**EXERCISE TEXT:**

━━━━━━━━━━━━━━━━

I’ve seen this a couple of times over the past few days, but here’s CNN’s version of a story about “homeowners” simply walking away from their homes.  I say “homeowners” because most of these people put little or no money down, they took out teaser rate ARM’s, interest only – or even negative amortization loans - so they’ve never had any equity to speak of anyway.  They didn’t “own” their homes, they were renting them.

A couple of quotes from CNN’s story – here’s the headline:
Homeowners: Can’t pay? Just walk away
More and more borrowers are watching their house values sink while the cost of their loans skyrockets. What to do? Skip out on the mortgage all together.

Yeah, that’s a good plan.  Just “buy” a nice house which you can’t afford, then stay there for a year or two until your rate adjusts and you can no longer pay for it.  Then mail the keys to the bank (hence the term jingle mail) and walk away.   Next thing you know they’ll be wanting a bailout from the Fed’s…

Another quote: The Los Angeles-based writer bought two properties in Hancock Park, west of downtown, using no-down, interest-only mortgages in 2006. He paid just over $1 million for both.

Often they chose hybrid adjustable rate mortgages (ARMs) that came with low initial payments. After a few years, interest rates on these loans reset higher. But buyers thought they could count on the increased value of their homes to refinance into affordable, fixed-rate loans.

Question – If you couldn’t afford a fixed rate loan on a house 2 or 3 years ago when rates were at a 40 year low, why the hell did you think you’d be able to afford to refinance before the interest only or ARM reset?  Were you counting on a huge raise that never came through?  Or did you just get more house than you could afford on a 15 year fixed rate loan?  If so, you’re too stupid to be a homeowner anyway.

Go ahead and blame it on predatory lending practices, blame it on your real estate agent, blame the economy, blame the house pricing slump, blame your neighbor – just be sure you don’t take responsibility for your own decisions, because that would mean you’re an adult.  And if you did any of the things above, you’re not an adult. 

You’re also not a victim, you’re the cause of the current mess.  You’re the one walking away (or defaulting) on a mortgage that you promised to pay.  You’re the one who is causing banks to lose money because you lied about your income on your application.  And when those banks write down a loss on your loan and their stock price drops, you’re probably bitching the loudest because now it’s hitting your 401k and Roth accounts – although maybe I’m giving you too much credit – anyone who did the above loans is probably not bright enough to plan for their own retirement – you’re counting on Social Security. 

I normally don’t call people names, but if you fall into the category of the people above – you are stupid.

━━━━━━━━━━━━━━━━

**MATERIAL SUPPLIED:**

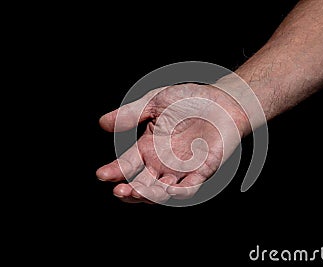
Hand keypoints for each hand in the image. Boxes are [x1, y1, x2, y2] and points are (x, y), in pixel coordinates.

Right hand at [97, 83, 249, 203]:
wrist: (221, 99)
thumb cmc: (188, 100)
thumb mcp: (155, 102)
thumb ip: (132, 113)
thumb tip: (102, 123)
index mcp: (148, 148)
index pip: (127, 165)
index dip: (114, 171)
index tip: (102, 175)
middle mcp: (162, 163)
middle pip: (142, 184)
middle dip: (130, 191)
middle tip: (120, 191)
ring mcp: (182, 169)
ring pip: (162, 191)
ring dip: (151, 195)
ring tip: (139, 193)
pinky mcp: (203, 171)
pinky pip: (190, 188)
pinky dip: (180, 192)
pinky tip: (169, 190)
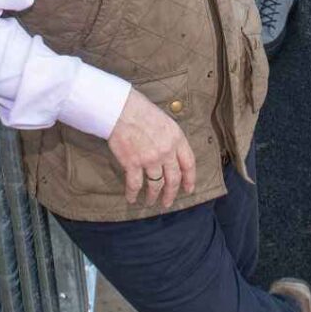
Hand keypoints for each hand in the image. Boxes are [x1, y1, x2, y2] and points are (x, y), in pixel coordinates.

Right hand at [107, 91, 196, 208]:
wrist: (120, 109)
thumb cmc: (141, 110)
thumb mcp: (166, 121)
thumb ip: (172, 138)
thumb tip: (172, 152)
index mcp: (177, 139)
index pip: (189, 164)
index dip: (190, 179)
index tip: (189, 189)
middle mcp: (166, 152)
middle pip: (173, 179)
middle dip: (171, 193)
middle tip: (167, 202)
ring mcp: (150, 159)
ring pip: (156, 185)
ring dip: (153, 196)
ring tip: (150, 202)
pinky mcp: (132, 164)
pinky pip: (135, 184)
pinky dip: (132, 194)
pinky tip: (131, 198)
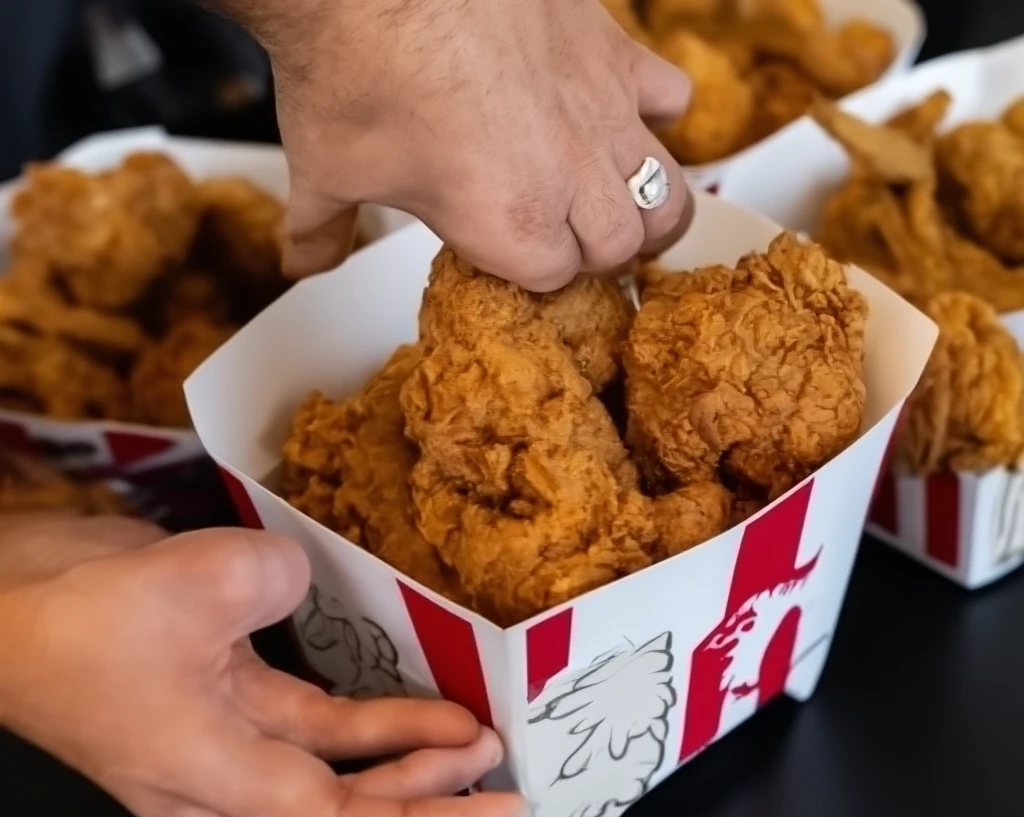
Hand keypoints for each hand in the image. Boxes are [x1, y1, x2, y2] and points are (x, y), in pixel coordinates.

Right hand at [0, 527, 522, 816]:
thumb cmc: (79, 614)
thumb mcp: (203, 579)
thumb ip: (281, 583)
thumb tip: (304, 585)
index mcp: (213, 774)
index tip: (495, 810)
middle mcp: (218, 778)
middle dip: (418, 810)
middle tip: (489, 779)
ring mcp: (216, 740)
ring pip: (320, 781)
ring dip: (394, 767)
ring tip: (464, 743)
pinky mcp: (214, 695)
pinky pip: (300, 729)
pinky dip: (355, 731)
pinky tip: (400, 716)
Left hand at [225, 0, 692, 288]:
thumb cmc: (353, 66)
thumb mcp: (325, 171)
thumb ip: (322, 231)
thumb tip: (303, 260)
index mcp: (509, 225)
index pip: (556, 278)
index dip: (535, 272)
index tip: (517, 260)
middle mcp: (568, 178)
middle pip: (621, 248)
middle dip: (599, 254)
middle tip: (574, 241)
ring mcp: (601, 113)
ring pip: (667, 195)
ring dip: (648, 211)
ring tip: (622, 209)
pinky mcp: (613, 50)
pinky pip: (674, 97)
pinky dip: (659, 113)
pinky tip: (624, 113)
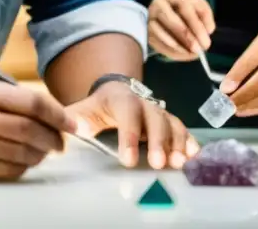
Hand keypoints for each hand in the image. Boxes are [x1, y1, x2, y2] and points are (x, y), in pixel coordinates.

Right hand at [0, 78, 77, 181]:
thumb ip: (20, 99)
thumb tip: (59, 116)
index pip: (32, 103)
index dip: (58, 115)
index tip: (72, 125)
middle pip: (29, 131)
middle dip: (52, 139)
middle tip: (60, 143)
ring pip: (21, 154)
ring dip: (40, 155)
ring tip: (43, 151)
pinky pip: (8, 171)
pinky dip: (23, 166)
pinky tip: (23, 160)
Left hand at [68, 80, 198, 169]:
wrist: (115, 92)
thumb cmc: (97, 107)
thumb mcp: (82, 110)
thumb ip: (72, 118)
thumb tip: (63, 127)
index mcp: (120, 98)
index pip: (127, 112)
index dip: (129, 135)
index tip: (128, 160)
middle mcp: (144, 103)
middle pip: (155, 118)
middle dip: (158, 141)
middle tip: (158, 164)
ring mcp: (159, 111)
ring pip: (172, 123)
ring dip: (177, 143)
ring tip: (179, 163)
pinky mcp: (169, 121)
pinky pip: (182, 128)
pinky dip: (189, 141)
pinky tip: (194, 155)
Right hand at [147, 0, 215, 60]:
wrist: (170, 20)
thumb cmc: (187, 14)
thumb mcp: (199, 11)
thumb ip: (206, 17)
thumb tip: (208, 29)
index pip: (184, 5)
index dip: (195, 22)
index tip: (207, 36)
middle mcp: (160, 3)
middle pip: (171, 19)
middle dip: (186, 35)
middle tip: (198, 49)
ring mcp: (151, 17)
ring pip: (161, 32)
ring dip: (178, 45)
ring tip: (191, 53)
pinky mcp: (146, 30)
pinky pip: (156, 42)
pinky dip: (170, 51)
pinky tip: (182, 54)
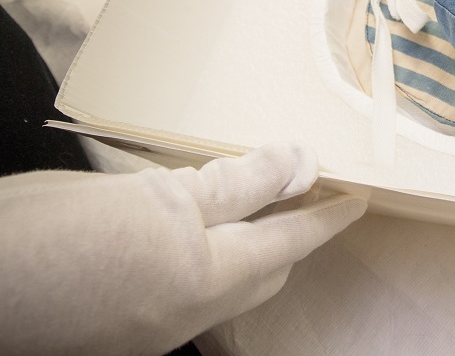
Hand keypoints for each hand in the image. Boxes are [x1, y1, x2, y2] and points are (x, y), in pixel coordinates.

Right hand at [0, 141, 365, 355]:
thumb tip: (298, 163)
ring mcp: (151, 333)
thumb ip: (234, 185)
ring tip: (255, 205)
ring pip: (225, 288)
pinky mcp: (118, 334)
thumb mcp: (152, 194)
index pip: (292, 241)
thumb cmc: (51, 238)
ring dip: (249, 249)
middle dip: (292, 235)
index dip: (328, 215)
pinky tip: (188, 234)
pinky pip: (186, 296)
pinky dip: (206, 262)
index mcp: (207, 279)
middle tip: (307, 192)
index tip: (359, 198)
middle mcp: (188, 318)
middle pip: (265, 273)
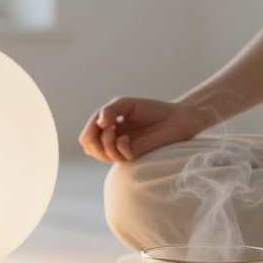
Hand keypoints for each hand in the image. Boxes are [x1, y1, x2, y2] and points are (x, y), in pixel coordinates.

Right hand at [79, 97, 203, 162]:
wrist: (176, 117)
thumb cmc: (151, 109)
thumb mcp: (125, 104)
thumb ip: (109, 111)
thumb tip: (100, 125)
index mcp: (107, 128)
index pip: (87, 136)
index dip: (88, 131)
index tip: (100, 121)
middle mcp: (113, 141)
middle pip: (89, 148)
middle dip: (93, 139)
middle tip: (107, 128)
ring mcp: (123, 150)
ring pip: (102, 155)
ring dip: (105, 143)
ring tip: (115, 131)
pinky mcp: (135, 156)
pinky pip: (119, 158)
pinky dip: (119, 148)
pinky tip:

━━━━━━━━━━━━━━━━

**ASSIGNMENT 1:** In the mortgage post, substitute "mortgage broker" for "real estate agent" and write out the passage that begins at the words "Go ahead and" and stops after "not an adult.".
**ASSIGNMENT 2:** Can you sum up the mortgage post in two sentences?

**TASK OUTPUT 1:**
Go ahead and blame it on predatory lending practices, blame it on your mortgage broker, blame the economy, blame the house pricing slump, blame your neighbor – just be sure you don’t take responsibility for your own decisions, because that would mean you’re an adult.  And if you did any of the things above, you’re not an adult.

**TASK OUTPUT 2:** The post responds to a CNN story about borrowers who bought homes with little or no money down using teaser-rate, interest-only or adjustable loans, and who now walk away from their mortgages as home values sink and loan costs rise. The writer argues that these people never really owned their homes, are not victims but the cause of the current mess, and are stupid for refusing to take responsibility for their own decisions.